SapienzaNLP / relik

Retrieve, Read and LinK: Fast and Accurate Entity Linking and Relation Extraction on an Academic Budget (ACL 2024)
316 stars 17 forks source link

On windows still get on relik import, OverflowError: Python int too large to convert to C long (see fix noted) #15

Closed stevereiner closed 1 month ago

stevereiner commented 1 month ago

On ubuntu, relik 1.0.7 did prevent install with python 3.12, relik 1.0.7 worked with python 3.10, was having trouble switching to python 3.11 so didn't verify With python 3.12, 3.11, 3.10 still get this windows with 1.0.7 relik File "C:\newdev2\relik\relik-text.py", line 1, in import relik File "C:\Users\sreiner\AppData\Roaming\Python\Python310\site-packages\relik__init.py", line 1, in from relik.inference.annotator import Relik File "C:\Users\sreiner\AppData\Roaming\Python\Python310\site-packages\relik\inference\annotator.py", line 16, in from relik.inference.data.objects import ( File "C:\Users\sreiner\AppData\Roaming\Python\Python310\site-packages\relik\inference\data\objects.py", line 8, in from relik.retriever.indexers.document import Document File "C:\Users\sreiner\AppData\Roaming\Python\Python310\site-packages\relik\retriever\init.py", line 1, in from relik.retriever.pytorch_modules.model import GoldenRetriever File "C:\Users\sreiner\AppData\Roaming\Python\Python310\site-packages\relik\retriever\pytorch_modules\init__.py", line 5, in from relik.retriever.indexers.document import Document File "C:\Users\sreiner\AppData\Roaming\Python\Python310\site-packages\relik\retriever\indexers\document.py", line 11, in csv.field_size_limit(sys.maxsize) OverflowError: Python int too large to convert to C long

stevereiner commented 1 month ago

On linux ubuntu 22.04, relik 1.0.7 did also work with python 3.11 in addition to python 3.10 with virtualenv doing the switch to both.

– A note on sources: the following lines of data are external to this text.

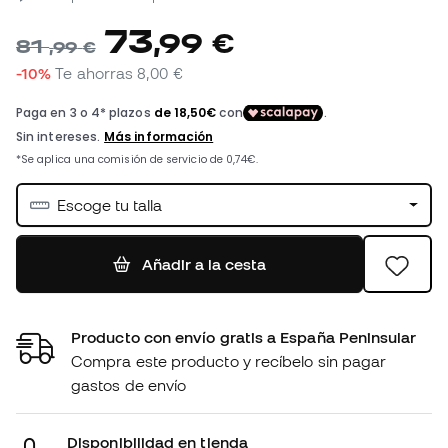
73
,
99
€
81
,
99
€
-10%
Te ahorras
8,00 €
Escoge tu talla
Añadir a la cesta
Producto con envío gratis a España Peninsular
Compra este producto y recíbelo sin pagar
gastos de envío
Disponibilidad en tienda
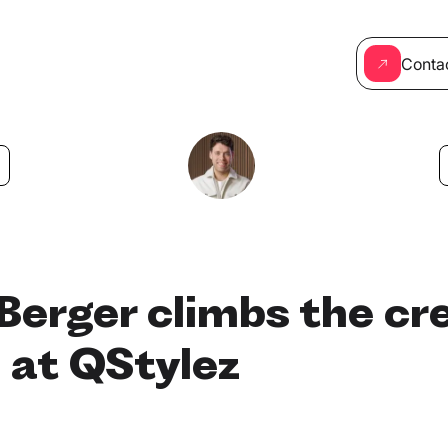
Conta
 Berger climbs the cr
 at QStylez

stevereiner commented 1 month ago

\relik\retriever\indexers\document.py", line 11, in csv.field_size_limit(sys.maxsize) change to csv.field_size_limit(min(sys.maxsize, 2147483646)) fixes Windows problem

See https://stackoverflow.com/questions/54514998/python-3-7-64-bit-on-windows-7-64-bit-csv-field-larger-than-field-limit-13

stevereiner commented 1 month ago

Also with a clean new python 3.12.6 install on linux ubuntu 22.04 with just pip install relik==1.0.6 in virtualenv The import relik worked fine (don't get the errors I had in issue #14 ) So I don't think the change in 1.0.7 to prevent install with python 3.12 is needed.

Riccorl commented 1 month ago

Fixed by #16, closing.

harrisonfloam commented 4 weeks ago

Hate to say it, but I don't think this issue was solved. I'm still encountering the same OverflowError on import in a clean conda environment using Python 3.10.x. Let me know if it makes sense for me to open a new issue.

Error Traceback:

---------------------------------------------------------------------------
OverflowError                             Traceback (most recent call last)
Cell In[3], line 1
----> 1 import relik
File c:\Users\XXXX\AppData\Local\miniconda3\envs\relik\lib\site-packages\relik\__init__.py:1
----> 1 from relik.inference.annotator import Relik
File c:\Users\XXXX\AppData\Local\miniconda3\envs\relik\lib\site-packages\relik\inference\data\objects.py:8
----> 8 from relik.retriever.indexers.document import Document
File c:\Users\XXXX\AppData\Local\miniconda3\envs\relik\lib\site-packages\relik\retriever\indexers\document.py:11
---> 11 csv.field_size_limit(sys.maxsize)
OverflowError: Python int too large to convert to C long

Error reproduced with: Python: 3.10.12 - 3.10.14 Relik: 1.0.7 Environment:

stevereiner commented 4 weeks ago
  1. fix was in my first pull request after Relik 1.0.7 to fix overflow error on windows that was pulled in the main source but not in a released version (also would allow python 3.12 again)
  2. I have 2nd pull request that fixes building from source on Windows, adds note to README.md about performance slower vs Linux (could be in LlamaIndex Extractor or Relik) and need to have a main function. Also put in to be 1.0.8 when next released. This second pull request hasn't been pulled.